Now football moms and dads are aware of what can happen to their kids if they're playing this game. I wouldn't let my kid play football unless a football coach could come into my living room, sit down with me and say, "I can guarantee you that little Marvin can play this game and he's not gonna get a brain disease."
Until you're able to do that with me, I can't let him play—and I think a lot of parents are there. No helmet or equipment stops a concussion. I think the thing that stops a concussion is going to come through science, and I believe that cannabis can go a long way in solving that issue for the NFL.
I'd let them play Pop Warner; I'd let them play junior high—but not with helmets. Take the helmets off these kids until they're at least in high school. Your brain doesn't stop developing until you're 21, so what the hell are you doing out there with these kid in helmets at age 7?

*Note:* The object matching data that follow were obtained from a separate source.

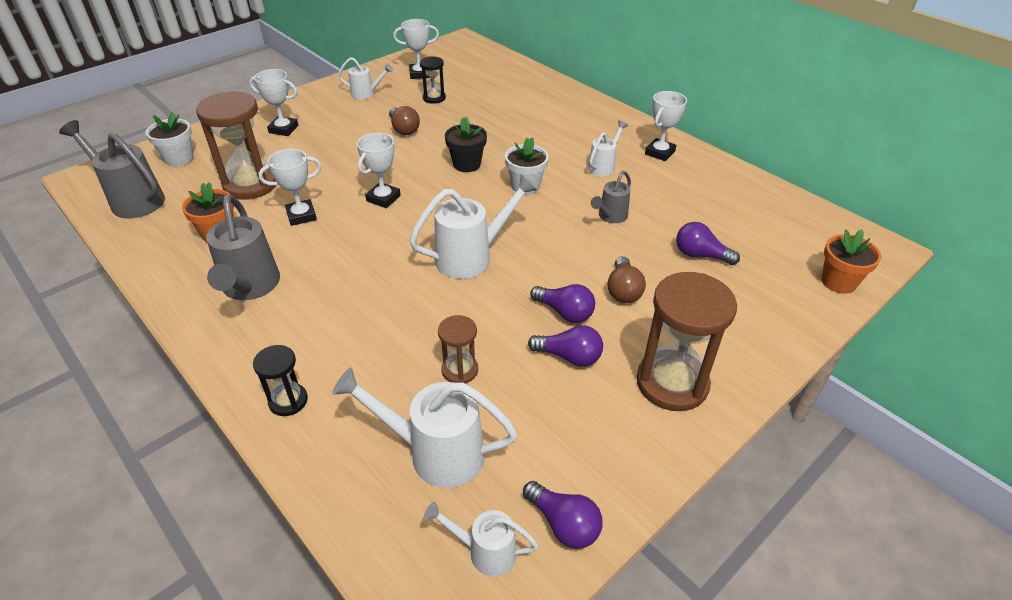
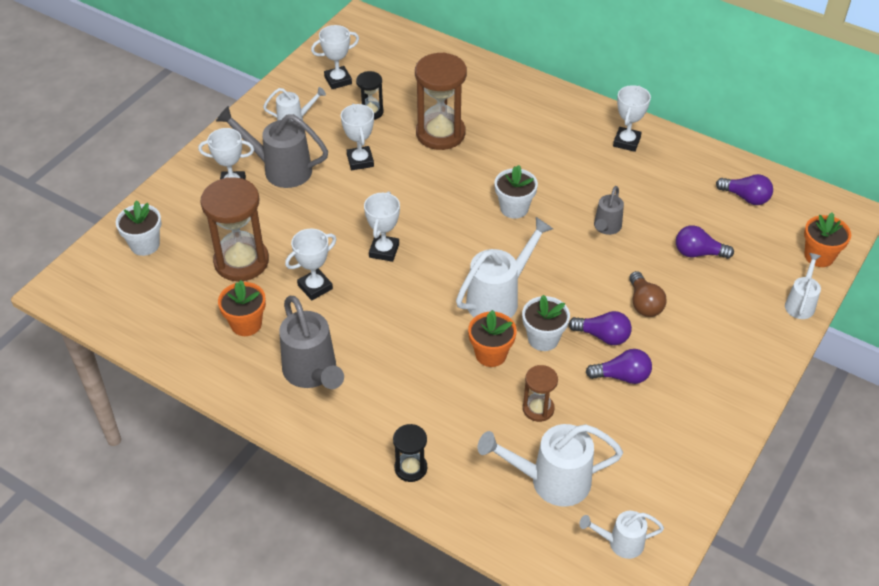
camera: 15 degrees left, 5 degrees up
(132, 200) = (132, 304): grey watering can -> grey watering can (281, 169)
(404, 129) = (360, 161): brown light bulb -> white trophy
(437, 306) = (491, 354): none -> orange flower pot
(467, 164) = (446, 193): black flower pot -> none
(499, 302) = (543, 339): none -> white flower pot
(564, 524) = (668, 510): purple light bulb -> purple light bulb (746, 197)
(603, 166) = (579, 169): white watering can -> white watering can (800, 304)
(672, 383) = (711, 381): brown hourglass -> brown hourglass (440, 133)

Nick Buoniconti, an iconic NFL player, just came out with an initiative yesterday: He recommended that kids not have on helmets until the age of 14. You don't need to have helmets on these players to learn how to throw, to learn how to catch, to learn how to block, to learn how to tackle. In the '20s, '30s and '40s, nobody had on these helmets, but there was still a game of football. They were tackling the proper way.
My company is going to fund a league out of California. We have to find leather helmets that are durable, cost-efficient, etc. We're going to show kids how to play football. You can learn how to tackle and block the right way, instead of leading with your helmet.
I'm not trying to kill football. I love the game of football. There are plenty of life lessons in football that are not in other sports—I'm only trying to make it safer.
If THC is working for you, show you're using it responsibly. Don't show that you're using it and feeding into a Cheech and Chong, Reefer Madness-type of stereotype. That's my biggest pet peeve with this industry. Everybody says, "We're going to be different," but you go to conventions, and guys are walking around with full leaf marijuana suits and a hat—that's what the news people show. Let's show that this is responsible; let's show that this is a medicine.
We are just stewards and stakeholders, the dynamic athlete that's going to make this acceptable is probably in junior high school. In 2050, [cannabis] is going to be accepted everywhere, but we have to do it right—we can't have any setbacks.